ABOUT THIS TASK: Please return every line from the entries that has the string "wire" in it.

SOURCE MATERIAL:
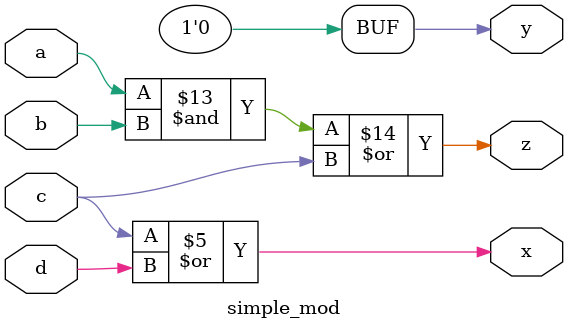
<source format=v>
module simple_mod ( 
	input wire a, 
	input wire b, 
	input wire c, 
	input wire d, 
	output wire x, 
	output wire y, 
	output wire z 
); 
	assign x = a << 1 >> 1 & b ^ c | d; 
	assign y = ~a & &a & ^a & |a; 
	assign z = ( a & b ) | c; 
endmodule 

</source>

EXERCISE RESPONSE:
	input wire a, 
	input wire b, 
	input wire c, 
	input wire d, 
	output wire x, 
	output wire y, 
	output wire z 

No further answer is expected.